Quoted passage ::
:::::
January 25, 2019
Conservative HQ dishes on the Democrat's first bill. From the article:
Yesterday, our friends at the Institute for Free Speech released an exhaustive analysisof three speech-chilling sections of HR 1. Those provisions would regulate political speech on the Internet, violate the privacy of advocacy groups and their supporters, and compel speakers to include lengthy government-mandated messages in their communications.
"By making it harder for Americans to speak about government, a better title for the bill would be the 'For the Politicians Act,'" said Institute for Free Speech President David Keating.
The Institute's analysis finds these sections of H.R. 1 would benefit politicians and campaign finance attorneys while harming the public. The legislation's many restrictions and regulations on speakers would make it harder for Americans to promote ideas about government and to hold elected officials accountable. H.R. 1 would also subject speakers to increased costs from legal and administrative compliance, liability risk, and would harm donor and associational privacy for civic groups that speak about policy issues and politicians.
:::::
Check your understanding ::
1. Answer these questions about the post on H.R. 1:
(a) Who is the president of the Institute for Free Speech?
(b) What title does he say would suit the bill better?
(c) Which two groups does the Institute's analysis say would benefit from these sections of the bill?
2. Repeat the part of the post on H.R. 1 starting with "January 25, 2019" and going on through "in their communications.".
The entries that come next are separate material and have nothing to do with the text above.

[Records from a data collection]
:::::
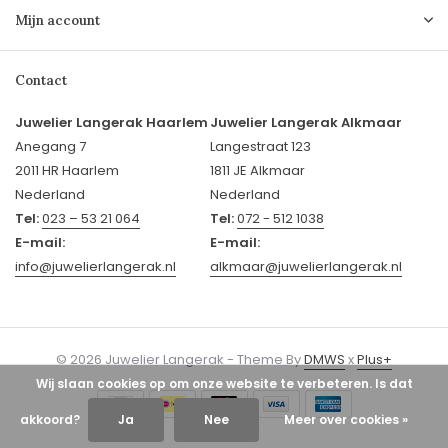
Mijn account
Contact
Juwelier Langerak Haarlem
Juwelier Langerak Alkmaar
Anegang 7
Langestraat 123
2011 HR Haarlem
1811 JE Alkmaar
Nederland
Nederland
Tel:
023 – 53 21 064
Tel:
072 - 512 1038
E-mail:
E-mail:
info@juwelierlangerak.nl
alkmaar@juwelierlangerak.nl
© 2026 Juwelier Langerak - Theme By
DMWS
x
Plus+
Wij slaan cookies op om onze website te verbeteren. Is dat
akkoord?
Ja
Nee
Meer over cookies »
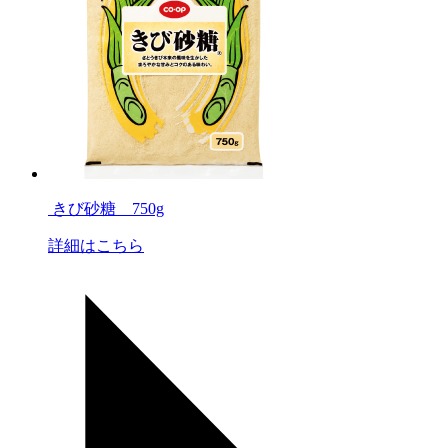
きび砂糖 750g
詳細はこちら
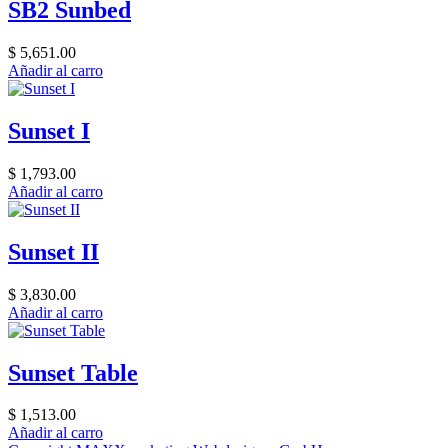
SB2 Sunbed
$ 5,651.00
Añadir al carro
Sunset I
$ 1,793.00
Añadir al carro
Sunset II
$ 3,830.00
Añadir al carro
Sunset Table
$ 1,513.00
Añadir al carro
:::::
Solutions to the problems ::
1.
(a) David Keating
(b) The "For the Politicians Act"
(c) Politicians and campaign finance attorneys

2.
January 25, 2019
Conservative HQ dishes on the Democrat's first bill. From the article:
Yesterday, our friends at the Institute for Free Speech released an exhaustive analysisof three speech-chilling sections of HR 1. Those provisions would regulate political speech on the Internet, violate the privacy of advocacy groups and their supporters, and compel speakers to include lengthy government-mandated messages in their communications.